Now I was thinking about remoteness. But not Peniche's. The walk was not hazardous or complicated or too long, and I eventually did find a tiny grocery where I bought beer, almonds, and crackers. These provisions did however remind me of a recent drive from South Carolina to Texas, when I overnighted in Alexandria, Louisiana. There too I ended up in a hotel not near anything useful, and wound up buying and consuming practically the same sorry things. But the experience was far worse in Alexandria. The proprietress of the Peniche shop was perfectly agreeable; the guy in the bulletproof cage in the Alexandria c-store might have been but who ever chats with someone who's surrounded by cigarettes and lottery tickets? This place really did seem Godforsaken. It was actually across the highway from the hotel, but looked starker for that. The city was right down that well-lit highway but the streets were not simply empty, I could tell they were being actively avoided by people who valued their health and wealth. Northern Louisiana is not southern Louisiana. It has no reputation for fun.

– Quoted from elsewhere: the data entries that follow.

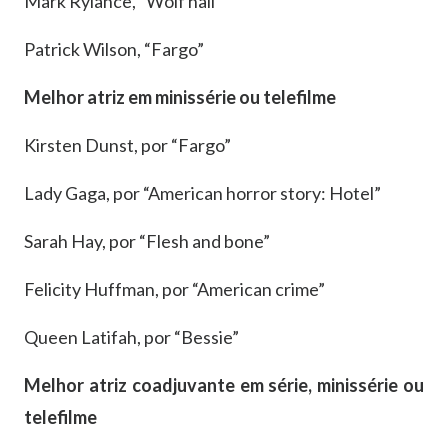
Mark Rylance, “Wolf hall”
Patrick Wilson, “Fargo”
Melhor atriz em minissérie ou telefilme
Kirsten Dunst, por “Fargo”
Lady Gaga, por “American horror story: Hotel”
Sarah Hay, por “Flesh and bone”
Felicity Huffman, por “American crime”
Queen Latifah, por “Bessie”
Melhor atriz coadjuvante em série, minissérie ou
telefilme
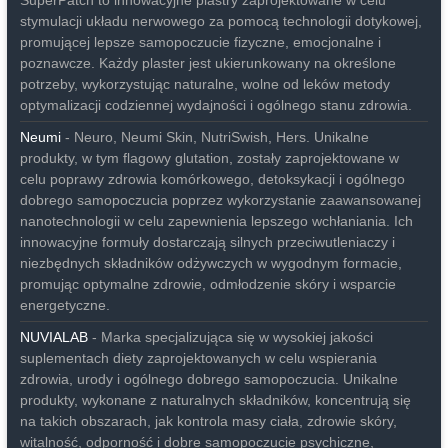
SuperPatch to innowacyjne plastry zaprojektowane w celu
stymulacji układu nerwowego za pomocą technologii dotykowej,
promującej lepsze samopoczucie fizyczne, emocjonalne i
poznawcze. Każdy plaster jest ukierunkowany na określone
potrzeby, wykorzystując naturalne, wolne od leków metody
optymalizacji codziennej wydajności i ogólnego stanu zdrowia.
Neumi
- Neuro, Neumi Skin, NutriSwish, Hers. Unikalne
produkty, w tym flagowy glutation, zostały zaprojektowane w
celu poprawy zdrowia komórkowego, detoksykacji i ogólnego
dobrego samopoczucia poprzez wykorzystanie zaawansowanej
nanotechnologii w celu zapewnienia lepszego wchłaniania. Ich
innowacyjne formuły dostarczają silnych przeciwutleniaczy i
niezbędnych składników odżywczych w wygodnym formacie,
promując optymalne zdrowie, odmłodzenie skóry i wsparcie
energetyczne.
NUVIALAB
- Marka specjalizująca się w wysokiej jakości
suplementach diety zaprojektowanych w celu wspierania
zdrowia, urody i ogólnego dobrego samopoczucia. Unikalne
produkty, wykonane z naturalnych składników, koncentrują się
na takich obszarach, jak kontrola masy ciała, zdrowie skóry,
witalność, odporność i dobre samopoczucie psychiczne,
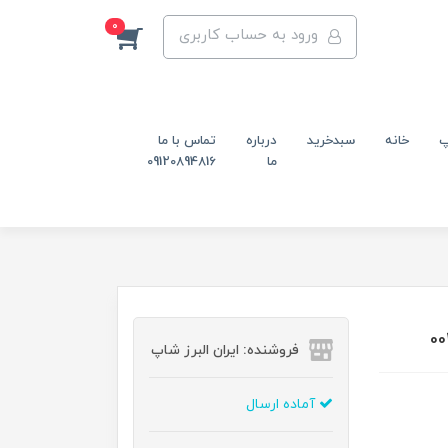
0
ورود به حساب کاربری
پ
خانه
سبدخرید
درباره
تماس با ما
ما
09120894816
فروشنده: ایران البرز شاپ
آماده ارسال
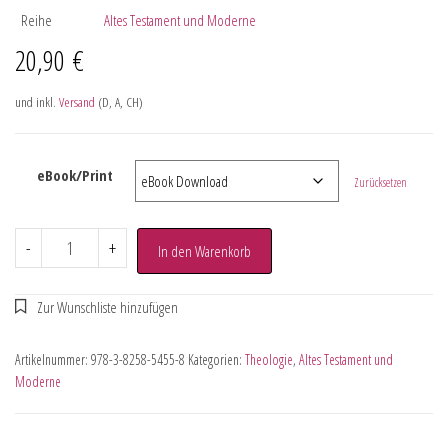
Reihe
Altes Testament und Moderne
20,90
€
und inkl.
Versand
(D, A, CH)
eBook/Print
Zurücksetzen
-
+
In den Warenkorb
Artikelnummer:
978-3-8258-5455-8
Kategorien:
Theologie
,
Altes Testament und
Moderne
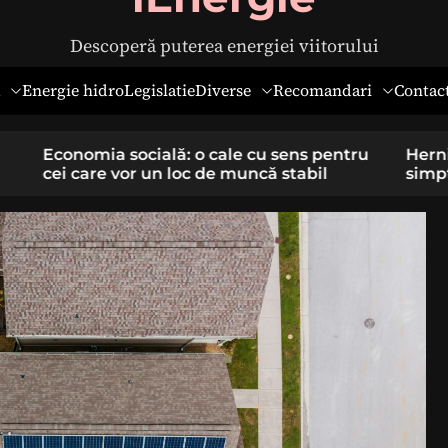
Descoperă puterea energiei viitorului
Diverse
Recomandari
Energie hidro
Legislatie
Contac
pentru
Hernia ombilicală la adulți: cauze,
il
simptome și tratament chirurgical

While in Portugal I had wondered exactly when this historically poor and backward country had become a tourist spot (and a very good one), when exactly someone got the idea that coming to it for no practical reason at all was still a good reason. I still don't know when this happened, but it did, and so coming to it - any part of it, the metropole, Madeira, the Azores, one former colony (Cape Verde) if not another (Guinea-Bissau) - now makes sense. You don't feel as if you've strayed, coming to these places. You do feel that way in certain parts of Louisiana, though. Coming to them, you say, "I gotta get back." Or get out, or resume moving. And that is how I would define remoteness.